Около года назад в парижском Центре Помпиду прошла большая ретроспективная выставка Люсьена Фрейда – как оказалось, прощальная. Там были и изображенные гениталии, конечно (куда же без них), но, что более важно, там был дух подлинного искусства. Этот человек не исповедовал учение своего деда в примитивно-коммерческом ключе, как поступали многие после смерти (да и при жизни) Зигмунда Фрейда. Люсьен сделал собственные выводы. Совершенно не факт, что его художественная практика понравилась бы Зигмунду, но теперь у них есть возможность обсудить все разногласия напрямую – там, на той стороне, в существование которой оба не верили.
<1>
Преемственность взглядов от деда к внуку кажется не вполне очевидной. Однако Люсьен стал реальным продолжателем дела Зигмунда, только в иной сфере.
Зигмунд Фрейд обозначил не одни лишь основы психоанализа, но еще и произвел революцию в мышлении.
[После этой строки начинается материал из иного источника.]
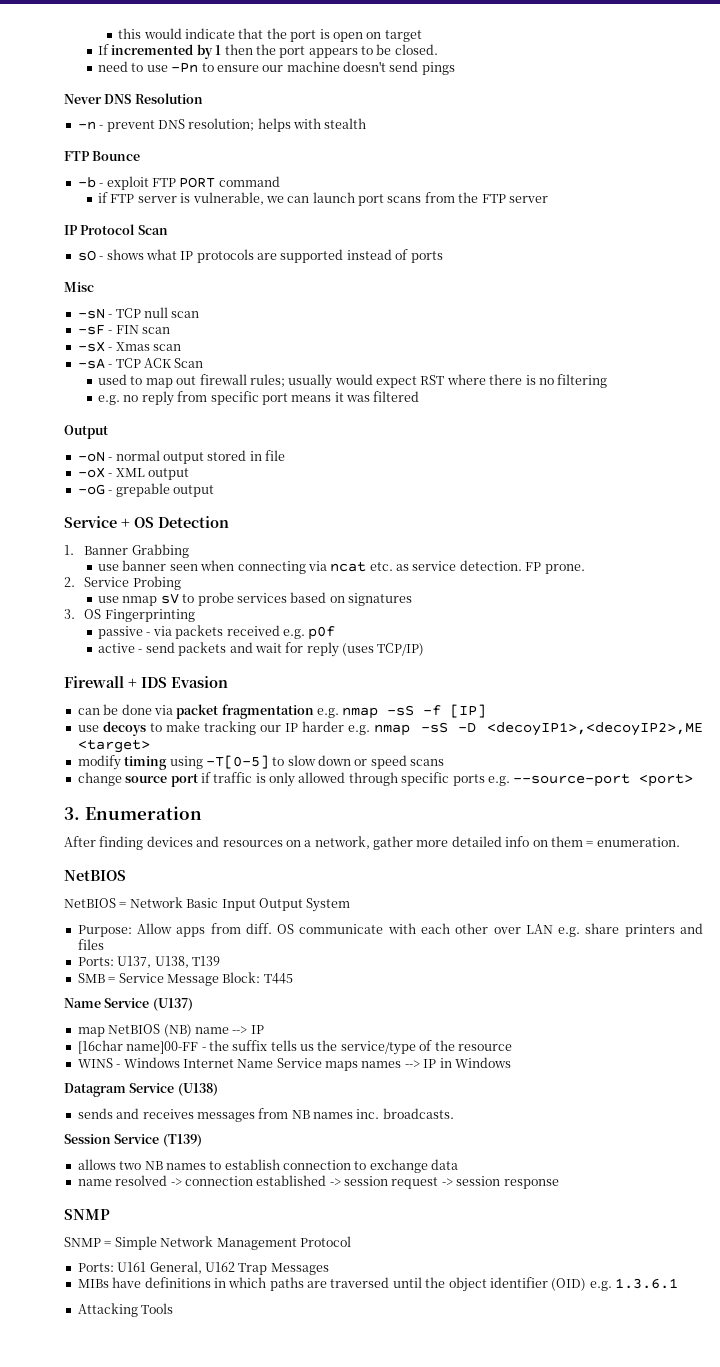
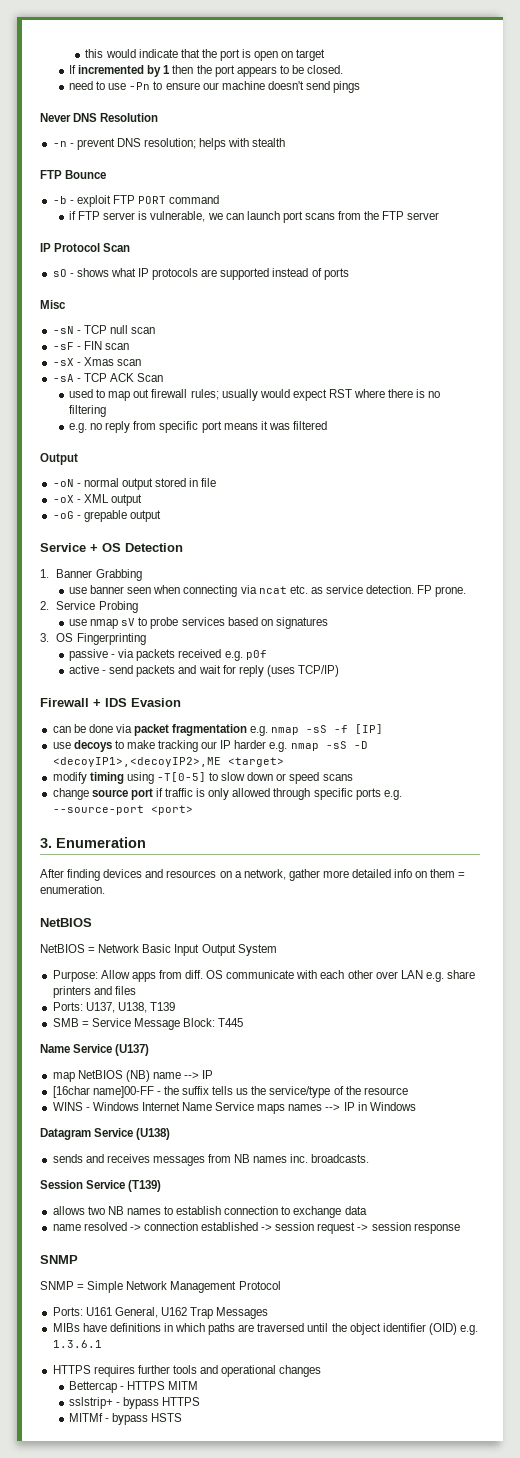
[77,1303,174,1317] Attacking Tools -> [52,1365,322,1377] [69,1381,199,1393] [69,1397,201,1409] [69,1413,183,1425] HTTPS requires further tools and operational changes // Bettercap - HTTPS MITM // sslstrip+ - bypass HTTPS // MITMf - bypass HSTS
Его внук сформировал революцию иного свойства: он из фрейдистского мышления вывел изобразительную формулу.
Разумеется, поклонники сюрреализма не согласятся. Они-то знают: великий доктор зашифровал в своих текстах еще и рецепт великого искусства, которое перевернет мир. Так думал, в частности, Сальвадор Дали, но престарелый Фрейд к его концепции отнесся без всякой симпатии.
Эта твердость основы, смысловая наполненность Люсьена Фрейда резко отличала его от арт-нуворишей, слишком поглощенных славой. Фрейд готовился к предназначению, но не к известности.
Ведь вполне могло выйти так, что внук Зигмунда Фрейда, бежавшего от нацизма из Вены в Лондон, стал бы хранителем мемориального фонда великого деда или занял бы скромное место в ряду целителей душ: чем еще и заниматься после такого великого предка, как не собирать осколки его славы. Но Люсьен Фрейд оказался отдельной, очень сильной личностью в мире современного искусства.
Он сказал однажды, что «рисует людей не как они есть, а какими они могли бы быть».
Вроде бы странное заявление, если учитывать приверженность Люсьена Фрейда к жесткому натуроподобию. Однако все верно: он выводил дух из плоти. Изображал не только лица, но и чресла – и думал при этом о человеческой душе. Таких художников по определению мало. Одним стало меньше.